The beloved Judy Bonds referred to him as “our man in Washington.” For other Appalachian activists eagerly awaiting his return to the region to run for Congress, eastern Tennessee native JW Randolph has played a major role on Capitol Hill as one of the top legislative strategists over the past five years–and in the blogosphere–in the campaign to end mountaintop removal mining.

As Rep. Frank Pallone (D-NJ) and Rep. Dave Reichert (R-WA) re-introduce the Clean Water Protection Act this week, the sleep-deprived father of a newborn babe will walk the halls of Congress once again with legions of other citizen lobbyists with the Alliance for Appalachia in an uphill legislative battle.

Jeff Biggers: The anti-mountaintop removal mining movement (MTR) has developed a strong citizens lobbying component.
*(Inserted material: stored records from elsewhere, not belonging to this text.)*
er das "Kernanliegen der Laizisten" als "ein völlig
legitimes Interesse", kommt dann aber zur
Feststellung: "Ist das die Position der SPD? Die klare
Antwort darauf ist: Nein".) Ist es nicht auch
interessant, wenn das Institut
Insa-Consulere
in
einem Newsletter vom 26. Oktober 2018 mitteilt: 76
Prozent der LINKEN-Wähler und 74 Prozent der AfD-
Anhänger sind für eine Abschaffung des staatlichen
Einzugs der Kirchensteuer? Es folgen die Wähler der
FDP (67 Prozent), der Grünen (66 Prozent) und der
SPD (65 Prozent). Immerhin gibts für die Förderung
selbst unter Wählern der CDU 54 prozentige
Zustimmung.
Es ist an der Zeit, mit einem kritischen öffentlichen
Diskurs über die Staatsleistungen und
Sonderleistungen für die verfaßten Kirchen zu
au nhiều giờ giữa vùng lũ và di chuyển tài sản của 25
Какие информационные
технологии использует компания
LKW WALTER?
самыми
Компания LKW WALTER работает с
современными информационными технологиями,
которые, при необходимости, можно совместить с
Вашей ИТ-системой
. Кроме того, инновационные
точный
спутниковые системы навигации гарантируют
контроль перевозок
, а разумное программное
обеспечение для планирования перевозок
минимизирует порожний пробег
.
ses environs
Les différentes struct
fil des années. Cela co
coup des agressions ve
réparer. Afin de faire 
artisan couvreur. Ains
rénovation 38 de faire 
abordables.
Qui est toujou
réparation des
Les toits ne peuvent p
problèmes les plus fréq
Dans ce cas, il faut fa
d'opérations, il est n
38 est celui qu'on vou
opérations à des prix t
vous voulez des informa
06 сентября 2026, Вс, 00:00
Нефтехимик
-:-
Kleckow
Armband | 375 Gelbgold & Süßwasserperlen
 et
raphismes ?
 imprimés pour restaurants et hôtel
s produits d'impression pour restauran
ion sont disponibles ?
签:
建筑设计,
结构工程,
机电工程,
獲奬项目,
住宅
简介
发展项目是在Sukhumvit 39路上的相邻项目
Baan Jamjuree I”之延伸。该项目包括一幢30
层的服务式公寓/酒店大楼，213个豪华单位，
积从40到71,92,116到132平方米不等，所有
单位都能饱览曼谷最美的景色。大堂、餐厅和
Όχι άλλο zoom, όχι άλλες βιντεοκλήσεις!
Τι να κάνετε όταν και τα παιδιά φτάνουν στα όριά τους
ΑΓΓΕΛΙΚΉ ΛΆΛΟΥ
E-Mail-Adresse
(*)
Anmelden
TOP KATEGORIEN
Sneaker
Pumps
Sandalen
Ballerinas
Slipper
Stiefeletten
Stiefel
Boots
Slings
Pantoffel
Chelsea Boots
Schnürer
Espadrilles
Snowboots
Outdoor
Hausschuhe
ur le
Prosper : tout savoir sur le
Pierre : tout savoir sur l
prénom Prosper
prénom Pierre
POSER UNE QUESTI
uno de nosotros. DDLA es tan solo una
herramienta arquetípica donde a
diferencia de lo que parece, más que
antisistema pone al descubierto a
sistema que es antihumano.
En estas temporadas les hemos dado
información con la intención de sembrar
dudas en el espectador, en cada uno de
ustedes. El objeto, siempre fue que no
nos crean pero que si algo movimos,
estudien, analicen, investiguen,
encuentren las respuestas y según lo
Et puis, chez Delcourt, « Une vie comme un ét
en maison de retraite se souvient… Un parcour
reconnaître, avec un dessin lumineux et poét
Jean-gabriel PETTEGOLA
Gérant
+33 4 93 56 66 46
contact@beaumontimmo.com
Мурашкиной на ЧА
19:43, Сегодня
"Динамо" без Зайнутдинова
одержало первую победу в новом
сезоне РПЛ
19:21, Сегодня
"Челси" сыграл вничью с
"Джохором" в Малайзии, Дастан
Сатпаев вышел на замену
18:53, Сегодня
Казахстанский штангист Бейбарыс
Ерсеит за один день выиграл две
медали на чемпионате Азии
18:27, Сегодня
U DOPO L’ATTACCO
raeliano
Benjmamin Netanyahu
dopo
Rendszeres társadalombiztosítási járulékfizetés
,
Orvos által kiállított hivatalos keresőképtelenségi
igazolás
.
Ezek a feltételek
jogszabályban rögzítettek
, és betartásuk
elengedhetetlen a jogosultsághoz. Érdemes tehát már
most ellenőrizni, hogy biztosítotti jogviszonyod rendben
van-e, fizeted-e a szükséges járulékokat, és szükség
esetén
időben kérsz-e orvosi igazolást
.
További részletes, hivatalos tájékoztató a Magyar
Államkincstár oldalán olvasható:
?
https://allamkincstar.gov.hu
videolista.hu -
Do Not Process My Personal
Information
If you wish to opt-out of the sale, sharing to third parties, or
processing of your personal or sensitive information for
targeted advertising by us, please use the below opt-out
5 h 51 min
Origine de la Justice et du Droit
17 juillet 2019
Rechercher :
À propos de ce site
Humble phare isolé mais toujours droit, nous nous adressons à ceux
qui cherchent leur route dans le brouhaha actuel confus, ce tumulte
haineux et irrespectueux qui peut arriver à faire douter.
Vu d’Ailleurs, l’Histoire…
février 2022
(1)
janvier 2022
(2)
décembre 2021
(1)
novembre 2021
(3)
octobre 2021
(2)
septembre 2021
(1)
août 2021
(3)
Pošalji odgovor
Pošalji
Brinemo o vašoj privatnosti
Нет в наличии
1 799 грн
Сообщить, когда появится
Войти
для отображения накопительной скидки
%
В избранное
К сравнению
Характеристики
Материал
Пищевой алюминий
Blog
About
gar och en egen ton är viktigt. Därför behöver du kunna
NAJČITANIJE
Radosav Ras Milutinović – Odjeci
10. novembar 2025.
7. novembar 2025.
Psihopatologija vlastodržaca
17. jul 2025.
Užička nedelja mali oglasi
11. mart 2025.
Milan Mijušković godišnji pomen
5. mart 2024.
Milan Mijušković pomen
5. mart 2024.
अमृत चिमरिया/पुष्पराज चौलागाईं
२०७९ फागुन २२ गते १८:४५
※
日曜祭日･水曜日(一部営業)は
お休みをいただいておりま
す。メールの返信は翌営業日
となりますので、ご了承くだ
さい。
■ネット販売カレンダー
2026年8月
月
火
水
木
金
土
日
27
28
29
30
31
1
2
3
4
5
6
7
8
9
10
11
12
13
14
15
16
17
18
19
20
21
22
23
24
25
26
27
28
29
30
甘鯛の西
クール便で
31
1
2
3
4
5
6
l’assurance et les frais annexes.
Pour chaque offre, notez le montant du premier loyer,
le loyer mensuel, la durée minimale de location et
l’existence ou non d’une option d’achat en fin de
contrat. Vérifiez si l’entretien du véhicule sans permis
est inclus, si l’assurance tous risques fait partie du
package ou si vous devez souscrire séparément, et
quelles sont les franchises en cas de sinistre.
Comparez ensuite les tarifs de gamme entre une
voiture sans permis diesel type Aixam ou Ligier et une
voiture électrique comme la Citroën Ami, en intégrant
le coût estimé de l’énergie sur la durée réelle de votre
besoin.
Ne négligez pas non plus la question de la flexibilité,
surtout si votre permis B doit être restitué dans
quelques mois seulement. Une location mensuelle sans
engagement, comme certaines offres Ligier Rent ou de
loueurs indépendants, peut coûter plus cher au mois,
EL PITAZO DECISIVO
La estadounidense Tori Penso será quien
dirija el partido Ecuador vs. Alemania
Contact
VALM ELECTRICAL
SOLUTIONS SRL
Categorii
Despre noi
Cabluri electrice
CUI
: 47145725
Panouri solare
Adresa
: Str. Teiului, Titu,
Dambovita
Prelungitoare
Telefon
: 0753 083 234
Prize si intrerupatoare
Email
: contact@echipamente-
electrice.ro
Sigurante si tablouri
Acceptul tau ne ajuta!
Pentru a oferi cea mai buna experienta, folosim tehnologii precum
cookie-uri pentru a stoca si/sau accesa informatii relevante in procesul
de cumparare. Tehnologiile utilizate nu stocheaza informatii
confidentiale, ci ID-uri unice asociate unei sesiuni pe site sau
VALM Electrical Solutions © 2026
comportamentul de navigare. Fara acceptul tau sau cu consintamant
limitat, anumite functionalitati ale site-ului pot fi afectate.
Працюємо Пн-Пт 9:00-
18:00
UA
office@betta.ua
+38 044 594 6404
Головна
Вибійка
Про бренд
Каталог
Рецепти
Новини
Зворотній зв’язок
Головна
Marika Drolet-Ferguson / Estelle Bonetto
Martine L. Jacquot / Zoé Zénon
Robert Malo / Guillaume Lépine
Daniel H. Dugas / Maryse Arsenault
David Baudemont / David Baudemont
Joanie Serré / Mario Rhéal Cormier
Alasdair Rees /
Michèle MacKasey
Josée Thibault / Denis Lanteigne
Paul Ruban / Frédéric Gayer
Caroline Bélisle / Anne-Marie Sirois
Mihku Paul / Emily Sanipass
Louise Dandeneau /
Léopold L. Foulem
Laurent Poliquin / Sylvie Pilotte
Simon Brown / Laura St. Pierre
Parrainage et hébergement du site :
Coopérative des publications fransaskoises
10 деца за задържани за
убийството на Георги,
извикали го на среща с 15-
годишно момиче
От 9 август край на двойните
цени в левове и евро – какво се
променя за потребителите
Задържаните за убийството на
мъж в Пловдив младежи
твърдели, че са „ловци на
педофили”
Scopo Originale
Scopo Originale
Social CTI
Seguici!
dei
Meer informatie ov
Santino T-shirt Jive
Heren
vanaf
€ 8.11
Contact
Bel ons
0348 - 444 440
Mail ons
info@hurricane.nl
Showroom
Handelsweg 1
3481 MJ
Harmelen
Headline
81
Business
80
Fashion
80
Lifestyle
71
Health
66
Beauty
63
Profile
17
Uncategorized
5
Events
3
How do you see legislative efforts as vital to the overall mission of abolishing mountaintop removal operations?

JW Randolph: Citizen lobbyists from Appalachia are the most important reason that more than 200 members of the House have already taken anti-MTR actions, the reason bipartisan Senate legislation to stop valley fills has been introduced, and the primary reason that President Obama and his administration have even taken the first glimpse at the issue of mountaintop removal. That’s something that Representatives, Senators, and staff within the White House have made very clear to us. Continued citizen lobbying from Appalachia is an essential and growing piece of the puzzle to not just end mountaintop removal, but to begin building a sustainable future for the Appalachian region.

When I was just a kid in the mountains, I saw all this incredible energy being created around this horrible issue of mountaintop removal. But Congress and the President never mentioned it. The missing piece, it seemed to me, was a connection between the national movement created by the Appalachian people who were so incensed by this issue and our elected officials in Washington. Through monthly citizen lobbying efforts, Appalachian Voices and the Alliance for Appalachia has succeeded in bringing that message and our energy to Washington, and it is having an enormous impact. The coal lobby doesn’t get freebies anymore, because thousands of regular American citizens -- who are on no kind of payroll – are standing up and going toe-to-toe with them. And there is nothing more powerful than citizens who are taking their stories straight to decision makers.

To beat the coal industry it is important that the people of Appalachia continue to communicate our vision and our values beyond just one bill or one amendment or one case in court. Victories may come piece-by-piece, but you can’t shape the future if you don’t win the hearts and minds of the other people in Appalachia and America as a whole. I think that the pro-mountaintop movement is particularly good at letting people know that sure, we want to end mountaintop removal, but we also want to ensure that our miners are safe, that the communities we have are wholesome, and that what economy we have is sustainable.